Outside of downtown, business was much better. The Buckhorn Exchange, at 1000 Osage, enjoyed its best New Year's Eve in 106 years; employees there espouse the theory that "people were so afraid of downtown Denver that it actually made the projects look good."
Really looking good was Cherry Creek, where I ventured into Mel's Bar and Grill (235 Fillmore Street) on the evening of December 31. There I swooned over one of the best meals I've had, ever, prepared by chef Frank Bonnano. (The other half of Mel's dynamic cooking duo, Tyler Wiard, worked Christmas and so had New Year's Eve off.) Bonnano was offering two menus that night, one for $125 and one for $65, and since it was my dime, I opted for the latter. But it would have been worth any price just to get at Bonnano's fois gras, the best preparation I've found -- and that includes in the Périgord, baby. He actually did the fois gras both hot and cold, with one pan-seared until the exterior flesh had just begun to caramelize, the other a delectable terrine.
The rest of the meal was only slightly less stunning: black truffles shaved over potato raviolis, a succulent pheasant served over a Belgian-style waffle drenched in confit juice, flawlessly cooked sea scallops arranged with white asparagus and drenched in lobster-infused chive butter. The amuses bouches consisted of a simple, solitary oyster spiked with Stoli and garnished with beluga caviar, and a tuille rolled around onion-scented, delicately smoked salmon.
Mel's theme that night, a re-creation of Maxim's in Paris, was delightfully carried out via many balloons and feathery decorations. But I could have eaten that foie gras out of a Styrofoam container in a bus station and been blissfully content.
Party hearty: So far, the best food event of the new year was the tenth annual Blue Ribbon Reception, a spread for legislators put on by the Colorado Restaurant Association on January 5 at the Top of the Rockies (not to be confused with the former eatery of the same name, this is the space at 555 17th Street once known as the Denver Petroleum Club). While lawmakers and lobbyists munched food from fifteen restaurants ranging from Trinity Grille to Old Chicago (pizza and crab cakes, always a good combo), state Senate president Ray Powers offered an overview of the 2000 legislative session. Getting a handle on growth will be a big issue, he promised, then looked at the restaurateurs filling the room and added: "You folks don't want to cut back growth a lot."
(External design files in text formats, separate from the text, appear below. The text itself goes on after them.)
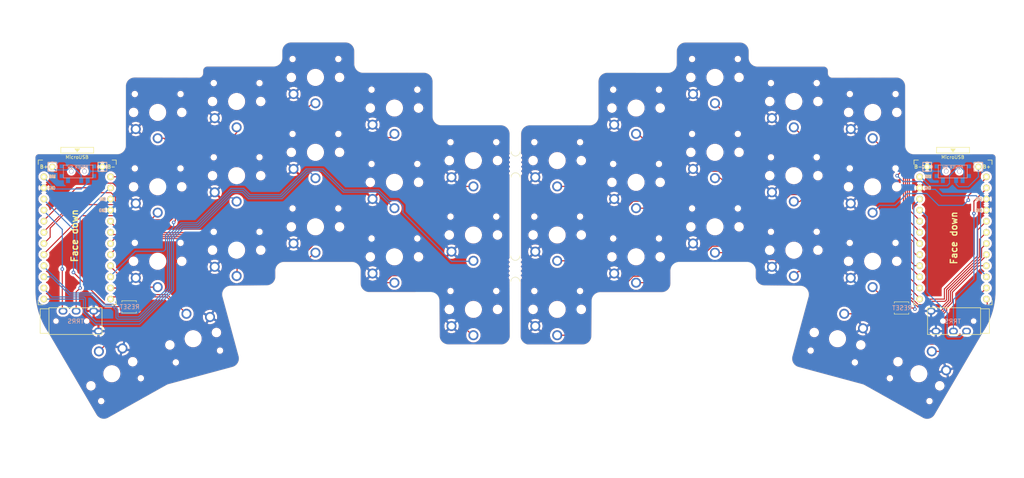
<source format=kicad_pcb>
(kicad_pcb
	(version 20241229)
	(generator "pcbnew")
	(generator_version "9.0")
	(general
		(thickness 1.6)
		(legacy_teardrops no)
	)
	(paper "A4")
	(layers
		(0 "F.Cu" signal)
		(2 "B.Cu" signal)
		(9 "F.Adhes" user "F.Adhesive")
		(11 "B.Adhes" user "B.Adhesive")
		(13 "F.Paste" user)
		(15 "B.Paste" user)
		(5 "F.SilkS" user "F.Silkscreen")
		(7 "B.SilkS" user "B.Silkscreen")
		(1 "F.Mask" user)
		(3 "B.Mask" user)
		(17 "Dwgs.User" user "User.Drawings")
		(19 "Cmts.User" user "User.Comments")
		(21 "Eco1.User" user "User.Eco1")
		(23 "Eco2.User" user "User.Eco2")
		(25 "Edge.Cuts" user)
		(27 "Margin" user)
		(31 "F.CrtYd" user "F.Courtyard")
		(29 "B.CrtYd" user "B.Courtyard")
		(35 "F.Fab" user)
		(33 "B.Fab" user)
	)
	(setup
		(pad_to_mask_clearance 0)
		(allow_soldermask_bridges_in_footprints no)
		(tenting front back)
		(pcbplotparams
			(layerselection 0x00000000_00000000_55555555_5755f5ff)
			(plot_on_all_layers_selection 0x00000000_00000000_00000000_00000000)
			(disableapertmacros no)
			(usegerberextensions no)
			(usegerberattributes yes)
			(usegerberadvancedattributes yes)
			(creategerberjobfile yes)
			(dashed_line_dash_ratio 12.000000)
			(dashed_line_gap_ratio 3.000000)
			(svgprecision 6)
			(plotframeref no)
			(mode 1)
			(useauxorigin no)
			(hpglpennumber 1)
			(hpglpenspeed 20)
			(hpglpendiameter 15.000000)
			(pdf_front_fp_property_popups yes)
			(pdf_back_fp_property_popups yes)
			(pdf_metadata yes)
			(pdf_single_document no)
			(dxfpolygonmode yes)
			(dxfimperialunits yes)
			(dxfusepcbnewfont yes)
			(psnegative no)
			(psa4output no)
			(plot_black_and_white yes)
			(sketchpadsonfab no)
			(plotpadnumbers no)
			(hidednponfab no)
			(sketchdnponfab yes)
			(crossoutdnponfab yes)
			(subtractmaskfromsilk no)
			(outputformat 1)
			(mirror no)
			(drillshape 0)
			(scaleselection 1)
			(outputdirectory "sweep2gerber")
		)
	)
	(net 0 "")
	(net 1 "BT+")
	(net 2 "gnd")
	(net 3 "vcc")
	(net 4 "Switch18")
	(net 5 "reset")
	(net 6 "Switch1")
	(net 7 "Switch2")
	(net 8 "Switch3")
	(net 9 "Switch4")
	(net 10 "Switch5")
	(net 11 "Switch6")
	(net 12 "Switch7")
	(net 13 "Switch8")
	(net 14 "Switch9")
	(net 15 "Switch10")
	(net 16 "Switch11")
	(net 17 "Switch12")
	(net 18 "Switch13")
	(net 19 "Switch14")
	(net 20 "Switch15")
	(net 21 "Switch16")
	(net 22 "Switch17")
	(net 23 "Net-(SW_POWER1-Pad1)")
	(net 24 "raw")
	(net 25 "BT+_r")
	(net 26 "Switch18_r")
	(net 27 "reset_r")
	(net 28 "Switch9_r")
	(net 29 "Switch10_r")
	(net 30 "Switch11_r")
	(net 31 "Switch12_r")
	(net 32 "Switch13_r")
	(net 33 "Switch14_r")
	(net 34 "Switch15_r")
	(net 35 "Switch16_r")
	(net 36 "Switch17_r")
	(net 37 "Switch1_r")
	(net 38 "Switch2_r")
	(net 39 "Switch3_r")
	(net 40 "Switch4_r")
	(net 41 "Switch5_r")
	(net 42 "Switch6_r")
	(net 43 "Switch7_r")
	(net 44 "Switch8_r")
	(net 45 "Net-(SW_POWERR1-Pad1)")
	(footprint "kbd:ProMicro_v3_min" (layer "F.Cu") (at 230.178 67.564))
	(footprint "Kailh:TRRS-PJ-320A" (layer "F.Cu") (at 236.474 86.052 -90))
	(footprint "* duckyb-collection:choc-v1-with-millmax" (layer "F.Cu") (at 175.856 64.516))
	(footprint "* duckyb-collection:choc-v1-with-millmax" (layer "F.Cu") (at 222.386 98.082 150))
	(footprint "* duckyb-collection:choc-v1-with-millmax" (layer "F.Cu") (at 157.856 71.374))
	(footprint "* duckyb-collection:choc-v1-with-millmax" (layer "F.Cu") (at 203.826 90.082 165))
	(footprint "* duckyb-collection:choc-v1-with-millmax" (layer "F.Cu") (at 193.856 69.85))
	(footprint "* duckyb-collection:choc-v1-with-millmax" (layer "F.Cu") (at 211.836 72.39))
	(footprint "* duckyb-collection:choc-v1-with-millmax" (layer "F.Cu") (at 175.856 30.382))
	(footprint "* duckyb-collection:choc-v1-with-millmax" (layer "F.Cu") (at 157.856 37.382))
	(footprint "* duckyb-collection:choc-v1-with-millmax" (layer "F.Cu") (at 157.856 54.356))
	(footprint "* duckyb-collection:choc-v1-with-millmax" (layer "F.Cu") (at 139.856 83.382))
	(footprint "* duckyb-collection:choc-v1-with-millmax" (layer "F.Cu") (at 211.836 55.372))
	(footprint "* duckyb-collection:choc-v1-with-millmax" (layer "F.Cu") (at 193.856 52.832))
	(footprint "* duckyb-collection:choc-v1-with-millmax" (layer "F.Cu") (at 139.856 66.382))
	(footprint "* duckyb-collection:choc-v1-with-millmax" (layer "F.Cu") (at 211.856 38.382))
	(footprint "* duckyb-collection:choc-v1-with-millmax" (layer "F.Cu") (at 193.856 35.882))
	(footprint "* duckyb-collection:choc-v1-with-millmax" (layer "F.Cu") (at 139.856 49.382))
	(footprint "Duckyb-Parts:mouse-bite-5mm-slot-with-space-for-track" (layer "F.Cu") (at 130.285481 74.092748))
	(footprint "kbd:SW_SPST_B3U-1000P" (layer "F.Cu") (at 218.44 83.058))
	(footprint "* duckyb-collection:choc-v1-with-millmax" (layer "F.Cu") (at 175.856 47.498))
	(footprint "kbd:1pin_conn" (layer "F.Cu") (at 235.966 50.8))
	(footprint "kbd:1pin_conn" (layer "F.Cu") (at 224.282 50.8))
	(footprint "kbd:ProMicro_v3_min" (layer "F.Cu") (at 30.326 67.564))
	(footprint "Kailh:TRRS-PJ-320A" (layer "F.Cu") (at 23.876 86.052 90))
	(footprint "* duckyb-collection:choc-v1-with-millmax" (layer "F.Cu") (at 48.686 72.39))
	(footprint "* duckyb-collection:choc-v1-with-millmax" (layer "F.Cu") (at 66.7 52.832))
	(footprint "* duckyb-collection:choc-v1-with-millmax"
		(layer "F.Cu")
		(uuid "00000000-0000-0000-0000-0000619833b9")
		(at 84.688 64.516)
		(descr "Kailh \"Choc\" PG1350 keyswitch, ab
... [1425385 chars truncated]
</source>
They also don't want meals at restaurants subject to a 3 percent food tax, and so the CRA will be pushing for that tax to be lifted during this legislative session. Bartender, pour the senator another drink.
Open-and-shut cases: We've barely had time to mourn the restaurants we lost last year, and already replacements are rushing in. Coming in early February: Two-Fisted Mario's, which will take over the space at 1626 Market Street vacated by The Moondance. The proud parents are John Skogstad and Kevin Delk, who promise New York-style pizza, calzones and slices, as well as really good hours: Mario's will be open from 11 a.m. to 2 a.m. daily.